I have to admit that up until last night, I have been thinking we were different. I guess I thought my wife would snap out of this in short order and we could return to sanity. I don't suppose the details matter but I am no different than any other member here. My wife is no different than any other wife going through this mess. Right now, I would rather stay in denial but that, obviously, is not the answer. I have to say the thought of crawling through another day of this emotional nightmare makes me terribly sad. The thought that there will be many, many, more days like this, I find overwhelming. I can't tell if I am depressed or angry half the time. I care for my wife but wonder if this might be best for all of us if one of us went to live somewhere else. Our son is 17 and I am sure this will be tough on him but kids are smart.
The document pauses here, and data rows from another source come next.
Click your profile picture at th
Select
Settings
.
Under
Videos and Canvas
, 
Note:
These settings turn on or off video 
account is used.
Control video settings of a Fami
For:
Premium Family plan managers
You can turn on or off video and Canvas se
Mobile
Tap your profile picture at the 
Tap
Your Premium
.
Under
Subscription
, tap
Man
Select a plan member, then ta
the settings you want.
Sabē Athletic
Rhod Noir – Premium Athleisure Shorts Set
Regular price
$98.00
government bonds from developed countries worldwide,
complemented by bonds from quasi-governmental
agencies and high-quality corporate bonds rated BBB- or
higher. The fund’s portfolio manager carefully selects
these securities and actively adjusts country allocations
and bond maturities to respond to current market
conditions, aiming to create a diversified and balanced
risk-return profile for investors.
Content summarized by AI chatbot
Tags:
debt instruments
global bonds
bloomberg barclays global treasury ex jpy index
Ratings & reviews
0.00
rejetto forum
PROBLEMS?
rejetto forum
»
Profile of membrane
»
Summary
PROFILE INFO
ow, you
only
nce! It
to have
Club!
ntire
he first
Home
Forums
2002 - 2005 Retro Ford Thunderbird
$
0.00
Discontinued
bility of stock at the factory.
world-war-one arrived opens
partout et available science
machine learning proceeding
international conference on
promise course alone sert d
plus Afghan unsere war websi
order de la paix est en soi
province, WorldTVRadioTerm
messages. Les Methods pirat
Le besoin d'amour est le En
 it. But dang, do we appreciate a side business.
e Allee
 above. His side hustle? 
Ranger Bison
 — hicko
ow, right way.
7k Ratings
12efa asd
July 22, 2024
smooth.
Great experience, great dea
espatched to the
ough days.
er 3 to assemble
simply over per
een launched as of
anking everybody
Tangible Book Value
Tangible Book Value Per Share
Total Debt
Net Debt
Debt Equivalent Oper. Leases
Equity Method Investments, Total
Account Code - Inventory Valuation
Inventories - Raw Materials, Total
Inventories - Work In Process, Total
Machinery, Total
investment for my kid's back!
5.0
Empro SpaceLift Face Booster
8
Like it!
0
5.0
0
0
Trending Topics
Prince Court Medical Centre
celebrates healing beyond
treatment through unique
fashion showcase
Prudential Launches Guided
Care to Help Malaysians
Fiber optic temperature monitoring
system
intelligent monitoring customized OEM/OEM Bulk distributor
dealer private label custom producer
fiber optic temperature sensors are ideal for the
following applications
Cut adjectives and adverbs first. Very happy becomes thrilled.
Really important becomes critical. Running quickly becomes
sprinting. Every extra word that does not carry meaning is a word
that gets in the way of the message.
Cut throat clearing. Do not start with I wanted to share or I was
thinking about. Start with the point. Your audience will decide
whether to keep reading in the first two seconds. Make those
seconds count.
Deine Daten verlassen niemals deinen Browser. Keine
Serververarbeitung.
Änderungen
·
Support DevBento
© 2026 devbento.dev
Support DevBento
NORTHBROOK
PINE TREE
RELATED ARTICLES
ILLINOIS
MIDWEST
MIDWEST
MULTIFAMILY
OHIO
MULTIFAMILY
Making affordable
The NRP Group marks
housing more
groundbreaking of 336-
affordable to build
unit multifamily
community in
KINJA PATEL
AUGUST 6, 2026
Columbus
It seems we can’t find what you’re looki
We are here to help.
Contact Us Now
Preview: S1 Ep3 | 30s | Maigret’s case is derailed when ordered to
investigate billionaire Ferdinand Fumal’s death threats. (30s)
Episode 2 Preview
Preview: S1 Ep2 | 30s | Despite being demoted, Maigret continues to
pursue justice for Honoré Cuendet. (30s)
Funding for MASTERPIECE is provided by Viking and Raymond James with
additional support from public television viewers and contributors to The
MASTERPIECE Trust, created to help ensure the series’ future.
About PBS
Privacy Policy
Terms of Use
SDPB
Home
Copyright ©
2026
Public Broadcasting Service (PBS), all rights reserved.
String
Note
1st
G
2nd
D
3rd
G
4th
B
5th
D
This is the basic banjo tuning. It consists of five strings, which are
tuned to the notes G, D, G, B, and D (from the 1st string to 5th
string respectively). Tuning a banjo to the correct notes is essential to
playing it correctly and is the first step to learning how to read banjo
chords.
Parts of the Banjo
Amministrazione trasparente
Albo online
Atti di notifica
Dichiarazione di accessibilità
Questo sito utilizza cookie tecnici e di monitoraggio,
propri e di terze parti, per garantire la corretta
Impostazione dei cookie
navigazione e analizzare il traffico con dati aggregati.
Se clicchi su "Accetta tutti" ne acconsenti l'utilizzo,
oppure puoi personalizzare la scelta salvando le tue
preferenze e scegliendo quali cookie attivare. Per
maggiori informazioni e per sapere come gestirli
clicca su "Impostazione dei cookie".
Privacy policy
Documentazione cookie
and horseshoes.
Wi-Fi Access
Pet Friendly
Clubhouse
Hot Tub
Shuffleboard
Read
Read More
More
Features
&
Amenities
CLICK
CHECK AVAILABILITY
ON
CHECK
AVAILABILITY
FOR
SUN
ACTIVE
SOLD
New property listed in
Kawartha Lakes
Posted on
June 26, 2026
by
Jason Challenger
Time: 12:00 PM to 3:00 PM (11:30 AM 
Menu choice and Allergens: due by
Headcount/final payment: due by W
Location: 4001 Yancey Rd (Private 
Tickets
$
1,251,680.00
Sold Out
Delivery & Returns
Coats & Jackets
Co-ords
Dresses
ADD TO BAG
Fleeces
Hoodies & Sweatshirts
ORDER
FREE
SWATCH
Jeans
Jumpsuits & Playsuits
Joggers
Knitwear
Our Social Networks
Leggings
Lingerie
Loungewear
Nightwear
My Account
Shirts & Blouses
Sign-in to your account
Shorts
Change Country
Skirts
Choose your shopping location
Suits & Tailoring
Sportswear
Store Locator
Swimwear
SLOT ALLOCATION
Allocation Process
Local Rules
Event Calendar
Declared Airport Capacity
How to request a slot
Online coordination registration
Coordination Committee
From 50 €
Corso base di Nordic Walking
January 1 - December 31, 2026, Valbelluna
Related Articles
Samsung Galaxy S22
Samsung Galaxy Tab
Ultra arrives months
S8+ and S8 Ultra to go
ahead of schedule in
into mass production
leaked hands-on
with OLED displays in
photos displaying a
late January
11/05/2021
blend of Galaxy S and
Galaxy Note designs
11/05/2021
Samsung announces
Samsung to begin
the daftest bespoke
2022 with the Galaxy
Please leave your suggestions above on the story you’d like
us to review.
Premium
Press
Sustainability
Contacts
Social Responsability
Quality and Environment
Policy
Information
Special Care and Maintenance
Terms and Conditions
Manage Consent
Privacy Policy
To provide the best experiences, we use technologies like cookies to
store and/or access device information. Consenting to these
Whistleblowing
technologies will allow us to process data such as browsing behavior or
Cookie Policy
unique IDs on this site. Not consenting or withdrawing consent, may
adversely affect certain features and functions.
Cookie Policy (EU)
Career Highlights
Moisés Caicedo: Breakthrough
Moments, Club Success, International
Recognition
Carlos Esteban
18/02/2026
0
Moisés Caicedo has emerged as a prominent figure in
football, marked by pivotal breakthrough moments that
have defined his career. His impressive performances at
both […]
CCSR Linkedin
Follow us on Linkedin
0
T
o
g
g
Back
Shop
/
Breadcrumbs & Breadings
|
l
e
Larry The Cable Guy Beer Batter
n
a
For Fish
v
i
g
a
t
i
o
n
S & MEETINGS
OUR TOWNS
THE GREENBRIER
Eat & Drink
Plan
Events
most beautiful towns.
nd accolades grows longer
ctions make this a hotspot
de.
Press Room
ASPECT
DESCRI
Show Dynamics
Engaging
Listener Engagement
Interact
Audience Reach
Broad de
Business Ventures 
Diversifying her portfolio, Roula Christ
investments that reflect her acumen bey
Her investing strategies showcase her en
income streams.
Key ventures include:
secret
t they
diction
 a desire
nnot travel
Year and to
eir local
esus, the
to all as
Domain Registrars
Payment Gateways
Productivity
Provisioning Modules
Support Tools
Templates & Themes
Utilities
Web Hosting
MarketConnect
He must know what's going on (at least a little bit) already.
I am beginning to really hate the nights. It's about 3:30 am and I can't wait until the sun is up so I can get out of the house. This really stinks....I read a hand full of your posts (NTXSadDad and LITB) and I don't know how either one of you survived it. I felt terrible for both of you and I only read a small amount about you stories and your pain.
___________ Me: 49 W: 51 Together 24 (M 17) SSon 31 SDaughter 28 S 17 Bomb Dropped 8/12/2011 The rest remains to be seen.....less hopeful than the prior day
___________ Me: 49 W: 51 Together 24 (M 17) SS31 SD 28 S 17 Bomb Dropped 8/12/2011 Still hopeful.